Aber Sie selbst waren doch noch Kinder, als es geschah, wende ich ein. Viele waren noch nicht einmal geboren. Was konnten Sie dafür, was die Generationen vor Ihnen getan hatten? Dafür waren doch nicht Sie verantwortlich? Die Gefragten zucken die Achseln. Es gibt eine Solidarität der Generationen, antworten sie. Aus der kommen wir nicht heraus.
Aber da höre ich einen anderen widersprechen: „Was können wir dafür, was unsere Väter und Großväter getan haben? Dafür sind wir doch nicht verantwortlich. Dennoch müssen wir die Suppe auslöffeln. Das ist doch nicht gerecht. So kann Gott doch nicht handeln, dass er die Sünden der Eltern an den Kindern bestraft.
Manchmal müssen andere die Suppe auslöffeln, aber die Gerechtigkeit Gottes darf nicht in Frage stehen. Das ist nicht leicht zu begreifen. So kann es passieren, dass Wahrheiten, die anderen das Leben gedeutet haben, der nächsten Generation nichts mehr nützen. Dann muss man sie wegwerfen und etwas Neues suchen. Gewiss ist das nicht so leicht. Menschen sind nun einmal Gewohnheitstiere. So leicht trennen sie sich nicht von alten Gewohnheiten oder Deutungen, mit denen sie einmal gelebt haben. Da ist immer die Angst, dass das Leben jeden Sinn verliert, wenn man die alten Deutungen in den Müll wirft. Aber jeder braucht eine Geschichte, in die er das, was ihm passiert ist, einordnen kann. Anders ist es kaum zu ertragen. Wenn sich von jetzt auf gleich alles ändern kann, wenn sich plötzlich ein Riss in der Erde auftun und einen verschlingen kann, dann muss man irgendwie damit umgehen.
Natürlich könnte man immer noch sagen: Es gibt keine höhere Macht, die unser Leben bestimmt. Es ist doch sowieso alles nur Zufall. Natürlich gibt es Leute, die das behaupten. Aber die Frage bleibt, ob sie wirklich so stoisch, so tapfer sind, wie sie tun, oder ob sie das nur behaupten.

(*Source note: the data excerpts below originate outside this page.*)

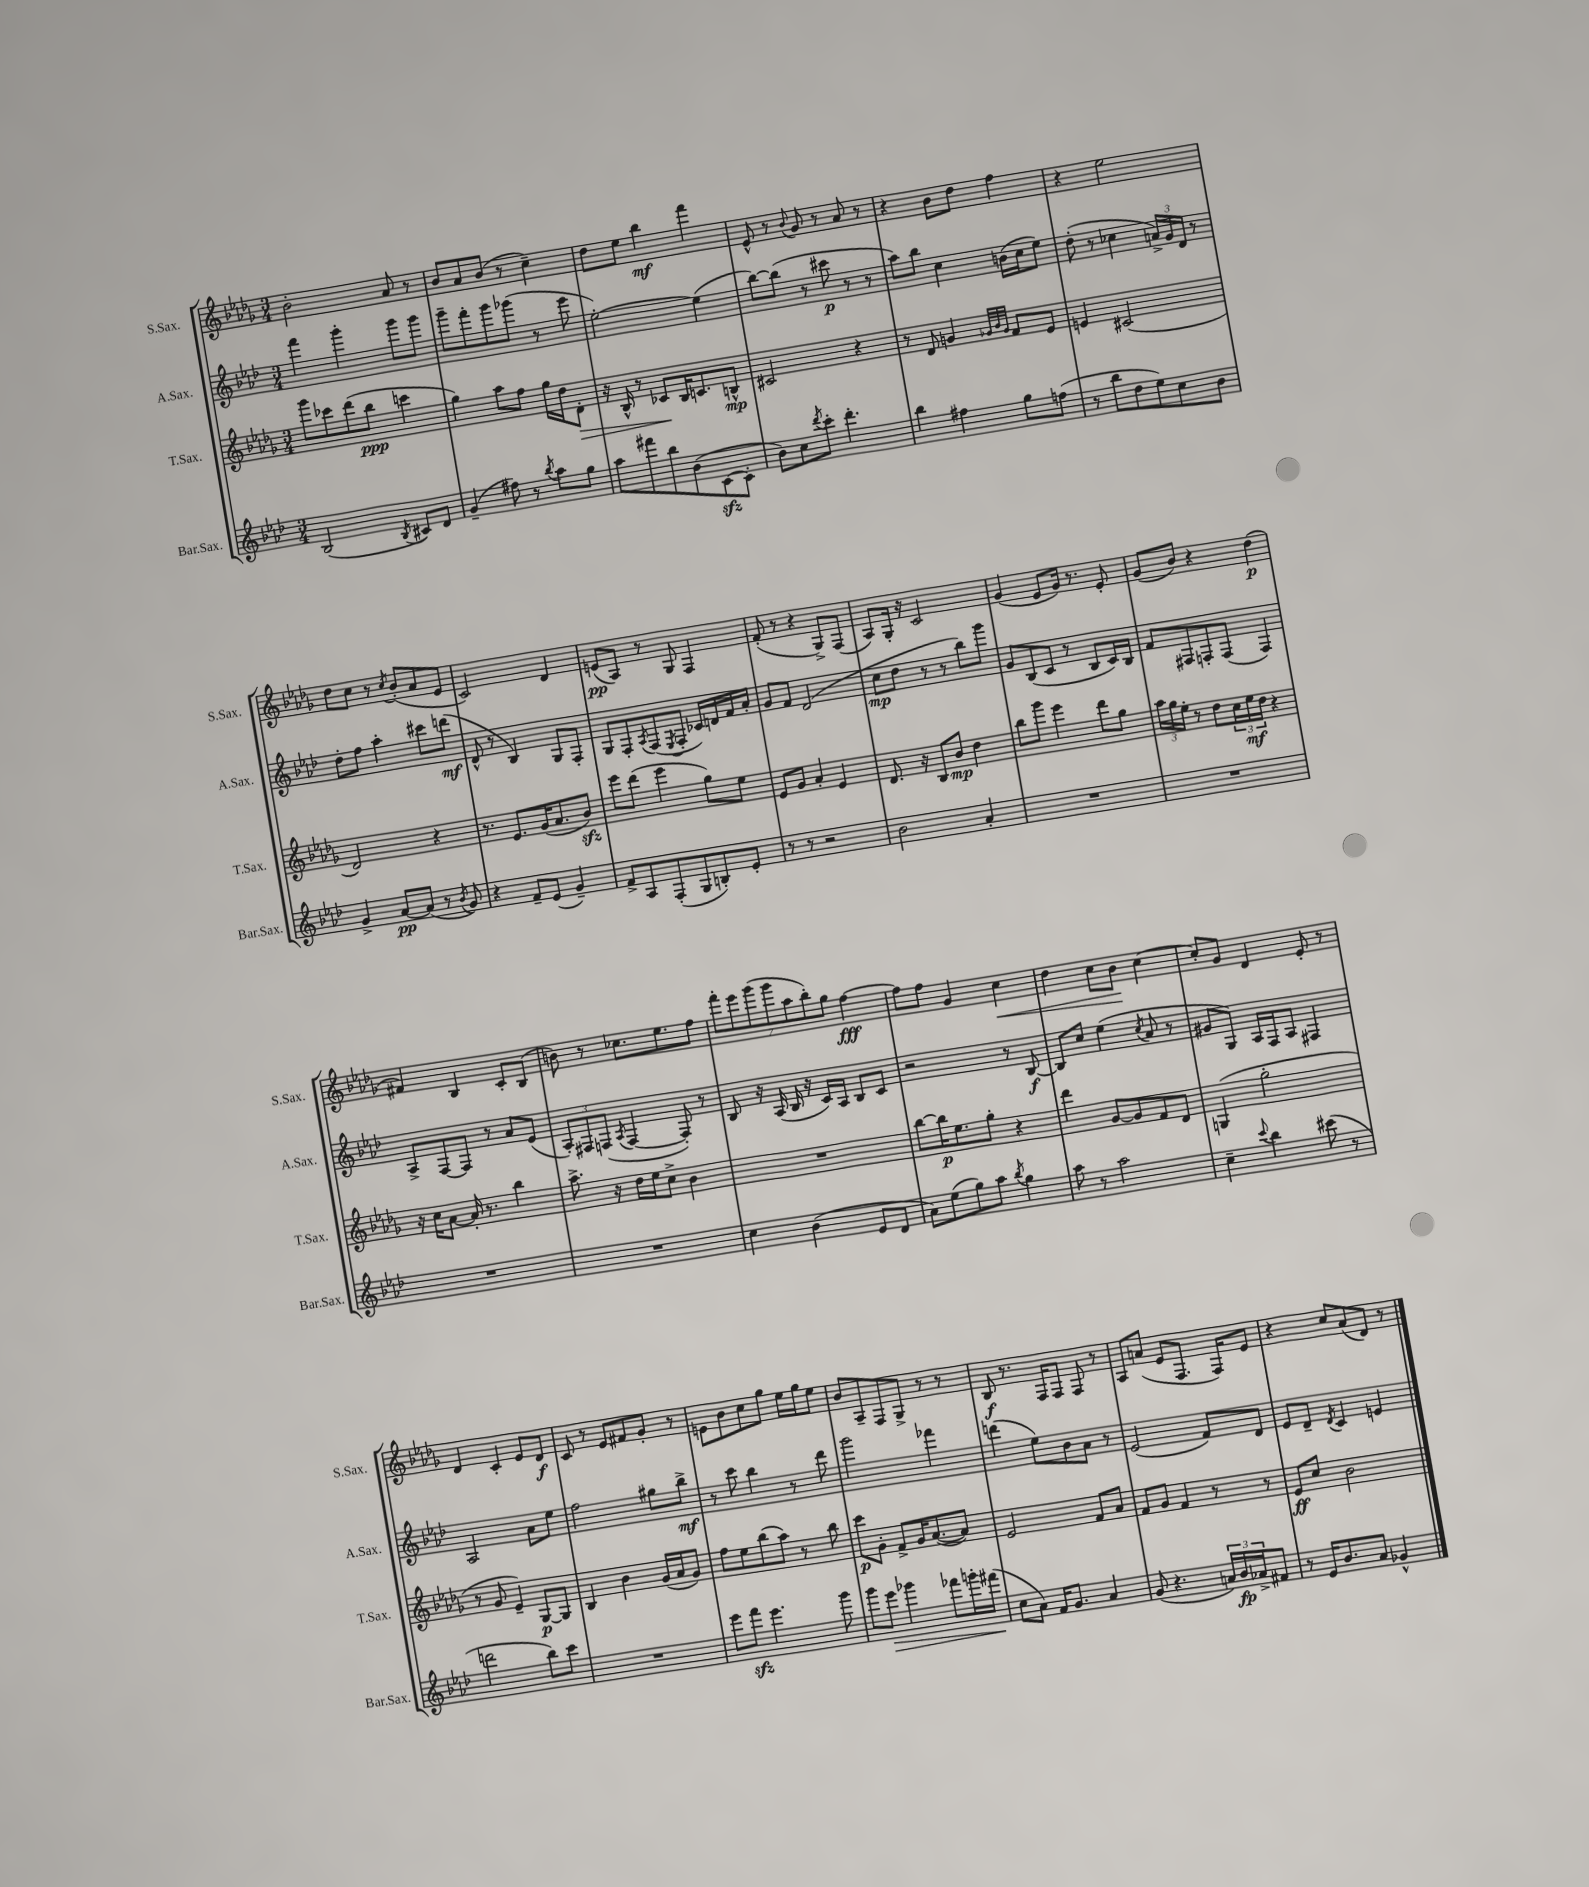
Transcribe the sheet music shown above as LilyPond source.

<<
\new StaffGroup <<
\new Staff = "s0" \with { instrumentName = "S.Sax." shortInstrumentName = "S.Sax." } {
    \clef treble \key des \major \numericTimeSignature \time 3/4
    bes'2-. aes'8 r8 |
    bes'8 aes'8 bes'8( r8 c''4--) |
    des''8 ees''8 bes''4\mf f'''4 |
    ees'8-^ r8 \appoggiatura { bes'8 } ges'8 r8 aes'8 r8 |
    r4 bes'8 des''8 f''4 |
    r4 ees''2 |
    des''8 c''8 r8 \acciaccatura { c''8 } bes'8-.( aes'8 ees'8 |
    c'2) des'4 |
    e'8\pp( aes8) r8 ges8 f4 |
    f'8-.( r8 r4 ges8->) f8( |
    aes8) ges16-. r16 c'2 |
    ges'4( ees'8 ges'16) r8. ees'8-. |
    ges'8( bes'8) r4 des''4\p( |
    fis'4) bes4 c'8-. bes8( |
    b'8) r8 ces''8. ees''8. f''8 |
    \tuplet 7/4 { f'''8-. ees'''8 ges'''8( ges'''8 aes''8 bes''8-.) ges''8 } f''4~\fff |
    f''8 f''8 ges'4 c''4\< |
    des''4 c''8 bes'8\! c''4~ |
    c''8-. ges'8 des'4 ees'8-. r8 |
    des'4 c'4-. ees'8 des'8\f |
    c'8 r8 ees'8 fis'8 ges'8-. r8 |
    e'8 bes'8 c''8 ges''8 ees''16 ges''16 ees''8 |
    bes'8 aes8-- f8 ges8-> r8 r8 |
    bes8\f r8. f16 f8 f8 r8 |
    aes8 a'8( ees'8 f8. f16) ees'8 |
    r4 c''8 aes'8( des'8) r8 \bar "|." |
}
\new Staff = "s1" \with { instrumentName = "A.Sax." shortInstrumentName = "A.Sax." } {
    \clef treble \key aes \major \numericTimeSignature \time 3/4
    f'''4 g'''4-. g'''8 g'''8 |
    g'''8-- f'''8-. g'''8 ges'''8( r8 ees'''8 |
    ees''2~-.) ees''4( |
    bes''8~) bes''8( r8 cis'''8\p r8 r8 |
    aes''8) bes''8 c''4 b'16( c''16 ees''8) |
    des''8-.( r8 ces''4 \tuplet 3/2 { a'16->) g'16 des'16 } r8 |
    des''8-. f''8 aes''4-. cis'''8 d'''8\mf( |
    des'8-^ r8 bes4) g8 f8-. |
    g8 f8-. \acciaccatura { aes8 } f8( \acciaccatura { ees8 } f8-. ces'16) d'16 f'16 aes'16-. |
    g'8 f'8 des'2( |
    c''8\mp des''8 r8 r8 bes''8) g'''8 |
    g'8 bes8( c'8 r8 bes8 c'16) bes16 |
    f'8 fis8 f8-. f8( f4) |
    aes8-> f8~ f8 r8 aes'8 ees'8( |
    \tuplet 3/2 { aes8-.) fis8 f8( } \acciaccatura { aes8 } f4~ f8-.) r8 |
    bes8 r16 aes16( bes16 r16 c'16) aes16 bes8 c'8 |
    r2 r8 bes8~\f |
    bes8 c''8 ees''4( \acciaccatura { c''8 } aes'8 r8 |
    gis'8 g8) aes16 f16 aes8 fis4 |
    aes2 aes'8 ees''8 |
    f''2 gis''8 bes''8->\mf |
    r8 c'''8 bes''4 r8 des'''8 |
    g'''2 fes'''4 |
    d'''4( ees''8) bes'8 aes'8 r8 |
    ees'2( f'8) des'8 |
    ees'8 des'8-- \acciaccatura { des'8 } c'4 e'4 \bar "|." |
}
\new Staff = "s2" \with { instrumentName = "T.Sax." shortInstrumentName = "T.Sax." } {
    \clef treble \key des \major \numericTimeSignature \time 3/4
    ges'''8 ces'''8 des'''8( bes''8\ppp c'''4 |
    ges''4) aes''8 f''8 ges''16 des''16 des'8-.\> |
    r16 bes16-^ r8 ces'8\! bes16 c'8. b8-^\mp |
    cis'2 r4 |
    r8 des'8 g'4 \grace { ges'32 bes'32 ges'32 } f'8 ees'8 |
    e'4 cis'2( |
    des'2) r4 |
    r8. ees'8. ges'16( aes'8. bes'8\sfz) |
    ees'''8 des'''8( ees'''4 ges''8) ees''8 |
    ees'8 ges'8 aes'4-. ees'4 |
    des'8. r16 bes8 bes'8\mp des''4 |
    bes''8 ges'''8 ees'''4 des'''8 ges''8 |
    \tuplet 3/2 { aes''16 ges''16 ees''16-. } r8 des''8 \tuplet 3/2 { c''16 ees''16\mf des''16 } r4 |
    r16 c''16 aes'8~ aes'16-. r8. bes''4 |
    aes''8.-> r16 des''16 ees''16 c''8-> bes'4 |
    R2. |
    bes''8~ bes''16\p ees''8. ges''8-. r4 |
    des'''4 ges'8~ ges'8 f'8 des'8 |
    g4( ges''2-. |
    r8 ges'8 ees'4--) ges8~\p ges8 |
    bes4 bes'4 ges'16( aes'16 ges'8) |
    f''8 ees''8 bes''8( aes''8) r8 bes''8 |
    c'''8\p ges'8-. f'8-> ges'16 aes'8.~( aes'8) |
    ees'2 f'8 aes'8 |
    f'8 ges'8 f'4 r8 r8 |
    ees'8\ff c''8 bes'2 \bar "|." |
}
\new Staff = "s3" \with { instrumentName = "Bar.Sax." shortInstrumentName = "Bar.Sax." } {
    \clef treble \key aes \major \numericTimeSignature \time 3/4
    bes2( \acciaccatura { bes8 } cis'8) des'8 |
    g'4--( fis''8) r8 \acciaccatura { bes''8 } aes''8 g''8 |
    aes''8 fis'''8 bes''8 bes'8( c'8~\sfz c'8-. |
    bes'8) c''8 \acciaccatura { des'''8 } c'''8-. des'''4.-. |
    bes''4 fis''4 g''8 f''8( |
    r8 bes''8 des''8 ees''8) c''8 bes'8 |
    g'4-> aes'8~\pp aes'8( r8 \acciaccatura { bes'8 } g'8) |
    r4 f'8-- ees'8( g'4--) |
    f'8-> aes8 f8-.( g8 b8-.) ees'8-. |
    r8 r8 r2 |
    bes'2 aes'4-. |
    R2. |
    R2. |
    R2. |
    R2. |
    c''4 bes'4( ees'8 des'8 |
    aes'8) ees''8( g''8) aes''8 \acciaccatura { bes''8 } g''4 |
    aes''8 r8 aes''2 |
    c''4-- \appoggiatura { c'''8 } bes''4 cis'''8( r8 |
    d'''2 bes''8) c'''8 |
    R2. |
    ees'''8 f'''8\sfz ees'''4. g'''8 |
    g'''8 ees'''8\> ges'''4 fes'''8 g'''16-. fis'''16\!( |
    c''8 aes'8) f'16 g'8. aes'4 |
    g'8( r4. \tuplet 3/2 { a'16) bes'16\fp aes'16-> } fis'8 |
    r8 ees'16 bes'8. aes'8 ges'4-^ \bar "|." |
}
>>
>>
\layout { \context { \Score \remove "Bar_number_engraver" } }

Wenn die alten Geschichten brüchig geworden sind, müssen sie neu erzählt werden.
Aber nicht nur im Leben eines Individuums ist das so. Auch im Leben eines Volkes kann es passieren, dass die alten Deutungen nichts mehr taugen. Wer ein Beispiel aus der neuesten Zeit braucht, der denke nur an das Thema der Klimaerwärmung, das plötzlich alles, was als sicher gegolten hat, in Frage stellt. Es scheint so, als müsste von einem Augenblick auf den anderen alles auf den Prüfstand gestellt werden, was früher als unbestreitbar galt. Man kann es leugnen, aber man muss sich dazu verhalten. Am Thema vorbeimogeln kann man sich jedenfalls nicht.
In der Zeit des babylonischen Exils hatte ein Mann, dessen Namen wir nicht kennen, den Gefangenen in Babylon eine glanzvolle Rückkehr in die Heimat vorausgesagt. Ihr ganzes Leben würde neu werden. Die Rückkehr werde so triumphal sein, dass sie alles was bis dahin passiert sei, in den Schatten stelle. Ein paar Jahre später hatten sie tatsächlich in ihr Land zurückkehren können. Die Perser hatten die Babylonier besiegt und die neuen Machthaber hatten den Gefangenen erlaubt, in ihr Land zurückzukehren. Aber die Rückkehr war alles andere als glanzvoll gewesen. Seitdem die Generation der Eltern und Großeltern nach Babylon weggeführt worden war, schien die Zeit im Gelobten Land stehengeblieben zu sein. Es waren Menschen im Land zurückgeblieben, aber die hatten keine Kraft gehabt, etwas Neues aufzubauen. Sie hatten nicht einmal die Kraft gehabt, die Trümmer wegzuräumen. Wenn die Alten noch gelebt hätten, hätten sie wohl gesagt: Genauso sah es aus, als wir fortmussten.
Wie kann man in dieser Situation von Hoffnung sprechen? Wie kann einer da überhaupt noch wagen Prophet zu sein und das Schicksal der Menschen zu deuten? Der Prophet, der hier spricht, wahrscheinlich eine Generation nach dem Propheten, der die Heimkehr vorausgesagt hatte und dessen Namen wir ebenfalls nicht kennen, dieser Prophet versucht es mit einem radikalen Neuanfang. Er kann nicht mehr von triumphaler Rückkehr sprechen, denn die war ja schon geschehen, nur eben nicht in Schönheit und überwältigendem Glanz. Also spricht er nicht mehr vom Volk als Ganzem, sondern vom Einzelnen. Gott, so sagt er, will die Bedingungen, unter denen menschliches Leben stattfindet, ändern. Sie sollen nicht mehr scheitern können. Weinen und Klagen soll aufhören auf der Erde. Eltern sollen nicht mehr den Tod ihrer Kinder betrauern müssen. Menschen sollen alt und lebenssatt sterben. Die Menschen sollen auch weiterhin arbeiten, aber ihre Arbeit soll sie glücklich machen und sie sollen nicht mehr um die Früchte ihres Tuns betrogen werden.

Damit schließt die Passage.